*** DATA EXCERPTS ***
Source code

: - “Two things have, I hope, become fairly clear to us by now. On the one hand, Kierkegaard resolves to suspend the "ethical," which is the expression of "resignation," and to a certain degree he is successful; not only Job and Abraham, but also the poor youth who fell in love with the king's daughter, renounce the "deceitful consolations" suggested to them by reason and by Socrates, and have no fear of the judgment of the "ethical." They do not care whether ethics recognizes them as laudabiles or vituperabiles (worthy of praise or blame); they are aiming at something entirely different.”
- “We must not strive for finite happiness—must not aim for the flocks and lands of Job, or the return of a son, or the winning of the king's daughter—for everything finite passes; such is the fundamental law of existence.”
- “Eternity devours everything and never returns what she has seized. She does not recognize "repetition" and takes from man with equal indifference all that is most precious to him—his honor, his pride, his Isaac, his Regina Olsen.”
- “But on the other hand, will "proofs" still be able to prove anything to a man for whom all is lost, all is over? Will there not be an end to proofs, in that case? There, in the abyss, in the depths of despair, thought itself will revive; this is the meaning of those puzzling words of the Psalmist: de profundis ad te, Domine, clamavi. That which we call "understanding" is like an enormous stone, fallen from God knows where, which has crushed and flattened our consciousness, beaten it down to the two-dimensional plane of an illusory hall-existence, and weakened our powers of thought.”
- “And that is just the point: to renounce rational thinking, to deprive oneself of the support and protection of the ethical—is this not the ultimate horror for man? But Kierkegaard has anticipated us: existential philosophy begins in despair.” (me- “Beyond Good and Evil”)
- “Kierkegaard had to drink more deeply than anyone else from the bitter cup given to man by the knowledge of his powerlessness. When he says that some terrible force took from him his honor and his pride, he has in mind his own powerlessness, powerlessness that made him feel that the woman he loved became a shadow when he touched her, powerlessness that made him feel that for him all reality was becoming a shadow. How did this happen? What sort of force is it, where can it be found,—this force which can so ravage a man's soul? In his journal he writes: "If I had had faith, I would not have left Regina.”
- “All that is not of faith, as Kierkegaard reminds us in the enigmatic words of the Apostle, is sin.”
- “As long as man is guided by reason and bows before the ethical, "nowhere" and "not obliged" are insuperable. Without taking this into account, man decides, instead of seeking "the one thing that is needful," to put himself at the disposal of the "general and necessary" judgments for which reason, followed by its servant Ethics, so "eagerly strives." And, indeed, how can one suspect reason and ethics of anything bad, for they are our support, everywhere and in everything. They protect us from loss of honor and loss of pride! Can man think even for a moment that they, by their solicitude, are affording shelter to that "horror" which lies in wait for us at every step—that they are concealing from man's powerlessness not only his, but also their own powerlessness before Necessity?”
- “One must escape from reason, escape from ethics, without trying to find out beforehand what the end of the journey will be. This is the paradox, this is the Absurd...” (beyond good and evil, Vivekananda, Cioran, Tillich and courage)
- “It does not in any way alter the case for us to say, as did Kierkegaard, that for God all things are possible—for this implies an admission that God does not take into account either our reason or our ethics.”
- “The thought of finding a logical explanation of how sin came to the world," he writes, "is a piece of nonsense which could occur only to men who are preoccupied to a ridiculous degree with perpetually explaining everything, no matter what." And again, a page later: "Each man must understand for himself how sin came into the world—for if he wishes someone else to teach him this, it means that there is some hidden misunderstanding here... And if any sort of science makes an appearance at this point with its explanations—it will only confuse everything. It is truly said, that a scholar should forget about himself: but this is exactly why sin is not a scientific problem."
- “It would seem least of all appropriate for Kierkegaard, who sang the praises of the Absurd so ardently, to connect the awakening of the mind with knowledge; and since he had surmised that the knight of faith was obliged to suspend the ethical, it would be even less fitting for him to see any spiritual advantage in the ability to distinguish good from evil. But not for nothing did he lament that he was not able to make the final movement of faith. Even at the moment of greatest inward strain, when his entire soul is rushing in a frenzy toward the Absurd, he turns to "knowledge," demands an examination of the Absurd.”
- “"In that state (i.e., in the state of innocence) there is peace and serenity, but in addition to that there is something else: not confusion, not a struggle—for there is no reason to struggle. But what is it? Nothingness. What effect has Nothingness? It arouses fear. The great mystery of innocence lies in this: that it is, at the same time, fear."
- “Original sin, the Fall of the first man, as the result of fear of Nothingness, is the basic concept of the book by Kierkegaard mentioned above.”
*** End of DATA EXCERPTS ***
> _WRITTEN TASK_: Repeat every line of the records above verbatim, in the same order, with spelling and punctuation unchanged.

> _EXERCISE RESPONSE_:
Source code

: - “Two things have, I hope, become fairly clear to us by now. On the one hand, Kierkegaard resolves to suspend the "ethical," which is the expression of "resignation," and to a certain degree he is successful; not only Job and Abraham, but also the poor youth who fell in love with the king's daughter, renounce the "deceitful consolations" suggested to them by reason and by Socrates, and have no fear of the judgment of the "ethical." They do not care whether ethics recognizes them as laudabiles or vituperabiles (worthy of praise or blame); they are aiming at something entirely different.”
- “We must not strive for finite happiness—must not aim for the flocks and lands of Job, or the return of a son, or the winning of the king's daughter—for everything finite passes; such is the fundamental law of existence.”
- “Eternity devours everything and never returns what she has seized. She does not recognize "repetition" and takes from man with equal indifference all that is most precious to him—his honor, his pride, his Isaac, his Regina Olsen.”
- “But on the other hand, will "proofs" still be able to prove anything to a man for whom all is lost, all is over? Will there not be an end to proofs, in that case? There, in the abyss, in the depths of despair, thought itself will revive; this is the meaning of those puzzling words of the Psalmist: de profundis ad te, Domine, clamavi. That which we call "understanding" is like an enormous stone, fallen from God knows where, which has crushed and flattened our consciousness, beaten it down to the two-dimensional plane of an illusory hall-existence, and weakened our powers of thought.”
- “And that is just the point: to renounce rational thinking, to deprive oneself of the support and protection of the ethical—is this not the ultimate horror for man? But Kierkegaard has anticipated us: existential philosophy begins in despair.” (me- “Beyond Good and Evil”)
- “Kierkegaard had to drink more deeply than anyone else from the bitter cup given to man by the knowledge of his powerlessness. When he says that some terrible force took from him his honor and his pride, he has in mind his own powerlessness, powerlessness that made him feel that the woman he loved became a shadow when he touched her, powerlessness that made him feel that for him all reality was becoming a shadow. How did this happen? What sort of force is it, where can it be found,—this force which can so ravage a man's soul? In his journal he writes: "If I had had faith, I would not have left Regina.”
- “All that is not of faith, as Kierkegaard reminds us in the enigmatic words of the Apostle, is sin.”
- “As long as man is guided by reason and bows before the ethical, "nowhere" and "not obliged" are insuperable. Without taking this into account, man decides, instead of seeking "the one thing that is needful," to put himself at the disposal of the "general and necessary" judgments for which reason, followed by its servant Ethics, so "eagerly strives." And, indeed, how can one suspect reason and ethics of anything bad, for they are our support, everywhere and in everything. They protect us from loss of honor and loss of pride! Can man think even for a moment that they, by their solicitude, are affording shelter to that "horror" which lies in wait for us at every step—that they are concealing from man's powerlessness not only his, but also their own powerlessness before Necessity?”
- “One must escape from reason, escape from ethics, without trying to find out beforehand what the end of the journey will be. This is the paradox, this is the Absurd...” (beyond good and evil, Vivekananda, Cioran, Tillich and courage)
- “It does not in any way alter the case for us to say, as did Kierkegaard, that for God all things are possible—for this implies an admission that God does not take into account either our reason or our ethics.”
- “The thought of finding a logical explanation of how sin came to the world," he writes, "is a piece of nonsense which could occur only to men who are preoccupied to a ridiculous degree with perpetually explaining everything, no matter what." And again, a page later: "Each man must understand for himself how sin came into the world—for if he wishes someone else to teach him this, it means that there is some hidden misunderstanding here... And if any sort of science makes an appearance at this point with its explanations—it will only confuse everything. It is truly said, that a scholar should forget about himself: but this is exactly why sin is not a scientific problem."
- “It would seem least of all appropriate for Kierkegaard, who sang the praises of the Absurd so ardently, to connect the awakening of the mind with knowledge; and since he had surmised that the knight of faith was obliged to suspend the ethical, it would be even less fitting for him to see any spiritual advantage in the ability to distinguish good from evil. But not for nothing did he lament that he was not able to make the final movement of faith. Even at the moment of greatest inward strain, when his entire soul is rushing in a frenzy toward the Absurd, he turns to "knowledge," demands an examination of the Absurd.”
- “"In that state (i.e., in the state of innocence) there is peace and serenity, but in addition to that there is something else: not confusion, not a struggle—for there is no reason to struggle. But what is it? Nothingness. What effect has Nothingness? It arouses fear. The great mystery of innocence lies in this: that it is, at the same time, fear."
- “Original sin, the Fall of the first man, as the result of fear of Nothingness, is the basic concept of the book by Kierkegaard mentioned above.”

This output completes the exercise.